Flu Shots

I’m getting mine through work tomorrow, this weekend I’m taking my son and mom to get theirs. Both my son and myself have asthma, mom had cancer, so we all fall into the higher risk category. Still possible to catch it, but let’s mitigate what we can shall we?

I got mine last week - free thru my employer.

There are a hell of a lot of immune suppressed people who aren’t protected, so at least I can break the chain for them. Plus last year I had H1N1 which was no fun.

The City makes them available to their employees for free, presumably so we can keep working. All I have to do is remember to go downstairs on the right day. This year it was seasonal plus H1N1.

Done it 3 weeks ago. I’m too busy to deal with the flu.

I got mine free at work last Friday. I also got a Bugs Bunny bandaid in the bargain!

Got mine 3 weeks ago - and my insurance covered it for the first time ever! Yay!

Got mine last week. I’ve never bothered before, but it’s covered by my insurance, and I live in particularly close proximity with a healthcare worker now, so why not?

Flu season!

My wife is a nurse, and we have never gotten flu shots. She doubts the efficacy of them. I think I got the flu once, a 3 day version in which I was sick as a dog, but recovered nicely. Don’t really see the point myself.

The skinflints who run my place of work are willing to shell out for flu shots, so* they* must see some “efficacy.” The shots have always been free & are mandatory this year.

I’d prefer not to waste a week or so feeling crappy. Also, I don’t have a live-in nurse.

Insurance covered it and I have to travel as part of my job, so “yes.”

I’m in a 3rd category. I want a flu shot. I really, really want one but I am so afraid of needles I would kick Jesus in the crotch to avoid getting a shot. They have a nasal spray version called FluMist but I am having lots of trouble finding someplace in NYC to get it. I’m willing to pay for it and everything but it must be needle-free.

Had the flu once. Wanted to die. I get the flu shot every year.

Would it help if I told you how many needles you’re likely to get stuck with if you end up in the hospital with a bad case of influenza? :smiley:

Mandatory? Your employer can mandate a flu shot? Wow. That’s weird. What are the implications for saying no? What if you’re like pbbth and afraid of needles? What if you’re a hemophiliac? What if you refuse it on religious grounds?

Had my first flu shot last year (two, counting the H1N1) and already got this year’s. Avoided them in the past because I was afraid of the mini-flu that some people get after being vaccinated.

I’ve had the flu a couple of times, including once when I was “young and healthy” (around age 21), which was so severe that I passed out and fell to the floor while speaking to a doctor’s receptionist, followed by about five days in bed, barely able to move or do anything other than make pathetic moaning noises.

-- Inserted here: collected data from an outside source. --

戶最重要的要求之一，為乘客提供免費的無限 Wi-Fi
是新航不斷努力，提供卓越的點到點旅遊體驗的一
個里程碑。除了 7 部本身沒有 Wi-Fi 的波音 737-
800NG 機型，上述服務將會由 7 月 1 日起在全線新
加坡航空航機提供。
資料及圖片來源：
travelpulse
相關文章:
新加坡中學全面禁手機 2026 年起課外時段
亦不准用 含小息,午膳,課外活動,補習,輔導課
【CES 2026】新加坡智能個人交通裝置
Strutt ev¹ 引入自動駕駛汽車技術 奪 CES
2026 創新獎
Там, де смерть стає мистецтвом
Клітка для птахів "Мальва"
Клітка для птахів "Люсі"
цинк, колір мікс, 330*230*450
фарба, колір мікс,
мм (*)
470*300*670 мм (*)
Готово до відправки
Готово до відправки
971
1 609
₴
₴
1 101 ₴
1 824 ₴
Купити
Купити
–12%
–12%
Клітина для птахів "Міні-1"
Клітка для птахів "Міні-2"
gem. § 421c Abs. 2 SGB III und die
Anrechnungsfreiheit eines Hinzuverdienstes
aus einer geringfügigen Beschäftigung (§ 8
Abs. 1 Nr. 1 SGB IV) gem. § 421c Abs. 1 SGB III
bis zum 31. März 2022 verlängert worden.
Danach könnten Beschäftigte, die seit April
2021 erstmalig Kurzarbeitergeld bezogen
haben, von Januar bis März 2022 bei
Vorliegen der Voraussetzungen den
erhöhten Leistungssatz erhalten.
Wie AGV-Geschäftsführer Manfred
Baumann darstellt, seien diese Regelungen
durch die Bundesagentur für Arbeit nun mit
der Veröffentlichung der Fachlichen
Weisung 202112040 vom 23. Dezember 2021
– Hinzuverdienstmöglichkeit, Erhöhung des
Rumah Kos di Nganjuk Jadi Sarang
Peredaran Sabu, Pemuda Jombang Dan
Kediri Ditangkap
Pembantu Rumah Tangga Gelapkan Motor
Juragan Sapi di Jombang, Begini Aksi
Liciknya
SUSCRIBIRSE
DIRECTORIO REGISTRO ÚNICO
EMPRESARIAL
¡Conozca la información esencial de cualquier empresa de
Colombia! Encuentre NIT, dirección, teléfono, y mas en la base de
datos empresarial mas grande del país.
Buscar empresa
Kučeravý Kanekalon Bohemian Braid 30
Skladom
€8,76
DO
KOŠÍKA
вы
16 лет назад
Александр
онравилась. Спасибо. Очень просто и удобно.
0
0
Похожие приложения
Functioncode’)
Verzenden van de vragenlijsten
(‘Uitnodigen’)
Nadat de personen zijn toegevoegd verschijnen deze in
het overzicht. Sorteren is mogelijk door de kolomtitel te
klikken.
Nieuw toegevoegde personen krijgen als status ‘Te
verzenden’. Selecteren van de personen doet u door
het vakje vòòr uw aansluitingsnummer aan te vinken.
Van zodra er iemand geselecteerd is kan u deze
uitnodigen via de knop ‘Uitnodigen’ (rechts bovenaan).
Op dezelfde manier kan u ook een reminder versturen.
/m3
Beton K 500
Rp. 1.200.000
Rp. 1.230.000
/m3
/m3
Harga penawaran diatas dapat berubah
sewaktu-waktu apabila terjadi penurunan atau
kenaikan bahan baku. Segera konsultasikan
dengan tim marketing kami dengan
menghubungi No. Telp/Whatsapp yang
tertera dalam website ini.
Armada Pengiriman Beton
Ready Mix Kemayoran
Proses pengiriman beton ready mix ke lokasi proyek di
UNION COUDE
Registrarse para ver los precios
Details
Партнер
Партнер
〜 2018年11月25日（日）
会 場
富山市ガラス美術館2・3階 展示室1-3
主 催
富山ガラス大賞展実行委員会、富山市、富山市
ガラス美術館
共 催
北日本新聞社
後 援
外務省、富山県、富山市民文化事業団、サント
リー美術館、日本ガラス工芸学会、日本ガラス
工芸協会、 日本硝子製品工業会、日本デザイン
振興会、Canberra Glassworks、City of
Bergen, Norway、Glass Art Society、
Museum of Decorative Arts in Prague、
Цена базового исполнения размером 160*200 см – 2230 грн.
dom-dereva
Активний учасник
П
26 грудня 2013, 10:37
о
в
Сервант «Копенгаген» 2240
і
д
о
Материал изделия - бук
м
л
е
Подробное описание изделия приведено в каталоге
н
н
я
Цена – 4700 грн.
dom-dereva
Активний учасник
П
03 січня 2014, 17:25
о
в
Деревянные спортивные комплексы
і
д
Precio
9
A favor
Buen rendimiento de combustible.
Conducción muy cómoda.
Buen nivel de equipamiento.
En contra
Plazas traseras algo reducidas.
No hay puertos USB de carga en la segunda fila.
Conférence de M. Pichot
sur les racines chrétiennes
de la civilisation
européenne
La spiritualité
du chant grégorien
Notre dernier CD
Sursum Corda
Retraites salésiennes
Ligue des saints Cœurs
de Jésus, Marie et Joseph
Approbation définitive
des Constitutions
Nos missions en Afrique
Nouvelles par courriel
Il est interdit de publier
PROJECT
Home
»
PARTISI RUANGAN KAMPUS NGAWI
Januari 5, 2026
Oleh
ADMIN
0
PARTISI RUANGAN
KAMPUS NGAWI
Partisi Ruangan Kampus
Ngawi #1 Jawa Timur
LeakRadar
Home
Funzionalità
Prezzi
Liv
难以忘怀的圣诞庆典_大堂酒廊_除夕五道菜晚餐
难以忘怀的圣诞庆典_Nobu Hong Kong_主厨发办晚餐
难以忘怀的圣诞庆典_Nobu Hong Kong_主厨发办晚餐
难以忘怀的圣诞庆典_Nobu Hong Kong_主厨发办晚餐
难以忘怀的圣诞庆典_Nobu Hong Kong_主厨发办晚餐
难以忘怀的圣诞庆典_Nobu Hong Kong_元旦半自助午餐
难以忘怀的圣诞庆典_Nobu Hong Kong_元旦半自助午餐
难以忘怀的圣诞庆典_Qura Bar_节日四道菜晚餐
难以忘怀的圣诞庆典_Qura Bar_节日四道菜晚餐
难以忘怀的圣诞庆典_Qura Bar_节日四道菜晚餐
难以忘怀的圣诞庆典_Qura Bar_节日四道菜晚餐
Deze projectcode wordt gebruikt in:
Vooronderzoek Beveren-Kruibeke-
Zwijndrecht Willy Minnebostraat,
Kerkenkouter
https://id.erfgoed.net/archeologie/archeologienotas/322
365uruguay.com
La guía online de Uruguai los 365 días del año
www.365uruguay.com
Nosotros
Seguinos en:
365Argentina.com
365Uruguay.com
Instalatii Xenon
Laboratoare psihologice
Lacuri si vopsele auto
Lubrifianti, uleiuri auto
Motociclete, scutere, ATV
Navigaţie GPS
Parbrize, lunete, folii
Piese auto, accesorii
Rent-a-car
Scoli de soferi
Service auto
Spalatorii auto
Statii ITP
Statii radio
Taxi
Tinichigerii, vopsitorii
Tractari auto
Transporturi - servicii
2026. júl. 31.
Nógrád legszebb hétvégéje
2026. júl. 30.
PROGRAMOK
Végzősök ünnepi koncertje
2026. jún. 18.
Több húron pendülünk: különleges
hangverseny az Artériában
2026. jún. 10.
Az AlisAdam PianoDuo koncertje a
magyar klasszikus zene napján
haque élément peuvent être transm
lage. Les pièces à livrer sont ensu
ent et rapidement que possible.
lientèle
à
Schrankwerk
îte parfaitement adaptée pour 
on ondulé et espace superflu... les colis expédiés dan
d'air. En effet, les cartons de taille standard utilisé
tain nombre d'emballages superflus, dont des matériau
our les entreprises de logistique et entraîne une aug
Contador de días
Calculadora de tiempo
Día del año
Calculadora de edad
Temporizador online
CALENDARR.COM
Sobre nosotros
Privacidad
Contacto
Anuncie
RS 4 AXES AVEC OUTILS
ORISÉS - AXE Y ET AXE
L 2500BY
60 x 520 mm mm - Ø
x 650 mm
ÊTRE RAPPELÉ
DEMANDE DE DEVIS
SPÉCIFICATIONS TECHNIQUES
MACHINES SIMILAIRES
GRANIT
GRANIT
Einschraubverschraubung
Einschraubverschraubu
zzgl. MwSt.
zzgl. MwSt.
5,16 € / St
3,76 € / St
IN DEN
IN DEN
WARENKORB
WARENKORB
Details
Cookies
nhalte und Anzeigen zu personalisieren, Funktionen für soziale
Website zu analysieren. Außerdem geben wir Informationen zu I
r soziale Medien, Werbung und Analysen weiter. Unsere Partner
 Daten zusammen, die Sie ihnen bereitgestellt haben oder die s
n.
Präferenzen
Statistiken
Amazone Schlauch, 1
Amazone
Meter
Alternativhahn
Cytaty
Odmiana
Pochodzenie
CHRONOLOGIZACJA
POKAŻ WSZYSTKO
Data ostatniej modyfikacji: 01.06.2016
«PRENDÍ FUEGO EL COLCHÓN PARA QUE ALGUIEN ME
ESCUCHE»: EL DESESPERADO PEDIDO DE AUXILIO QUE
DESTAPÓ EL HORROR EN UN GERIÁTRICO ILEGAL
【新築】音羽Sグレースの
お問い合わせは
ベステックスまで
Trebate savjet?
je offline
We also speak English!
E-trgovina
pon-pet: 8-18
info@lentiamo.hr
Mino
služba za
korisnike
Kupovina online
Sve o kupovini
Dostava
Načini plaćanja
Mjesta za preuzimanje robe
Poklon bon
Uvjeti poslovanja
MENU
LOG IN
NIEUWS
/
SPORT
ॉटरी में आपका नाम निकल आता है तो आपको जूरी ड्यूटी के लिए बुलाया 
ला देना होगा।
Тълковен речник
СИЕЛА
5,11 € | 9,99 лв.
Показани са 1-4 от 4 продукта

Current insurance covers the entire cost, I could barely feel the needle, and I haven’t noticed any side effects other than a slightly sore arm afterward, so I don’t see why not.

Unfortunately no. That just means I would avoid the hospital until I passed out and someone else wheeled me down there in a grocery cart or something. I’m working on getting over the needle fears but it is a slow going process. Now when I go to the doctor (thanks to a piece of advice I got here at the dope) I put on the forms EXTREME NEEDLE PHOBIA and explain that any needle work will require my being given a valium or something.

Well, the flu shot’s not only at Walgreen’s. Have you asked your doctor if she has it in her office, and if she’ll give you a valium or something beforehand?

The mist really is hard to find, because they’ve had more troubles with it (nasal soreness from irritation, people getting the flu from the vaccine, etc.) and people didn’t like it last year at all. :frowning:

You can submit a form explaining the reason you aren’t getting the shot. Medical reasons like egg allergies–or “Opinion” reasons like not thinking the shot really works. It’s “mandatory” to get a shot or explain why you aren’t getting it; nobody is allowed to just forget the whole thing.

This is a medical/research institution, although many of us have no real patient contact. Refusers who do work with patients (some immune-compromised) might have some explaining to do.